====== LISTED ENTRIES

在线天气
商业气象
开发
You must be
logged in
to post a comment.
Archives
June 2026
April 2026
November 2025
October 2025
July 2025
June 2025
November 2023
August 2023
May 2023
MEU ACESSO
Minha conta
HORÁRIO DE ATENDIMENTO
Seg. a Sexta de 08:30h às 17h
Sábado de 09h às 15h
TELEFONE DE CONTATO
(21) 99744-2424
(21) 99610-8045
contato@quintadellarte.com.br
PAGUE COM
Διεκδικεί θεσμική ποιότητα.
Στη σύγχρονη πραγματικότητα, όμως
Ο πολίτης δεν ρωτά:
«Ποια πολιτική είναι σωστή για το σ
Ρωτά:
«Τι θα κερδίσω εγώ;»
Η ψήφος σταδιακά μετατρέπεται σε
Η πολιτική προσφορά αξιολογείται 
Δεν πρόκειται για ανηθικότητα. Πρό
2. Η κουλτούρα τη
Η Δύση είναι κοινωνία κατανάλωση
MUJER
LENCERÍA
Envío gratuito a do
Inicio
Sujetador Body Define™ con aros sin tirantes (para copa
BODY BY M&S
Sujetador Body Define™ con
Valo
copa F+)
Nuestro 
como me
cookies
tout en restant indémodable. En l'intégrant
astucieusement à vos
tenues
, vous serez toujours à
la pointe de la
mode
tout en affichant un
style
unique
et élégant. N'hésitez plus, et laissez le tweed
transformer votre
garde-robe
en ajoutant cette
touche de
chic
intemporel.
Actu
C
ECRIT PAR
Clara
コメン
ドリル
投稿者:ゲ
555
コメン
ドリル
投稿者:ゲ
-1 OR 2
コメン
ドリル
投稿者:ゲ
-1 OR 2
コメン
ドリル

============

## JOB ITEM
Please copy all of the items above again, changing "Archives" to "Past Posts" and keeping everything else the same.

## FINISHED EXERCISE
在线天气
商业气象
开发
You must be
logged in
to post a comment.
Past Posts
June 2026
April 2026
November 2025
October 2025
July 2025
June 2025
November 2023
August 2023
May 2023
MEU ACESSO
Minha conta
HORÁRIO DE ATENDIMENTO
Seg. a Sexta de 08:30h às 17h
Sábado de 09h às 15h
TELEFONE DE CONTATO
(21) 99744-2424
(21) 99610-8045
contato@quintadellarte.com.br
PAGUE COM
Διεκδικεί θεσμική ποιότητα.
Στη σύγχρονη πραγματικότητα, όμως
Ο πολίτης δεν ρωτά:
«Ποια πολιτική είναι σωστή για το σ
Ρωτά:
«Τι θα κερδίσω εγώ;»
Η ψήφος σταδιακά μετατρέπεται σε
Η πολιτική προσφορά αξιολογείται 
Δεν πρόκειται για ανηθικότητα. Πρό
2. Η κουλτούρα τη
Η Δύση είναι κοινωνία κατανάλωση
MUJER
LENCERÍA
Envío gratuito a do
Inicio
Sujetador Body Define™ con aros sin tirantes (para copa
BODY BY M&S
Sujetador Body Define™ con
Valo
copa F+)
Nuestro 
como me
cookies
tout en restant indémodable. En l'intégrant
astucieusement à vos
tenues
, vous serez toujours à
la pointe de la
mode
tout en affichant un
style
unique
et élégant. N'hésitez plus, et laissez le tweed
transformer votre
garde-robe
en ajoutant cette
touche de
chic
intemporel.
Actu
C
ECRIT PAR
Clara
コメン
ドリル
投稿者:ゲ
555
コメン
ドリル
投稿者:ゲ
-1 OR 2
コメン
ドリル
投稿者:ゲ
-1 OR 2
コメン
ドリル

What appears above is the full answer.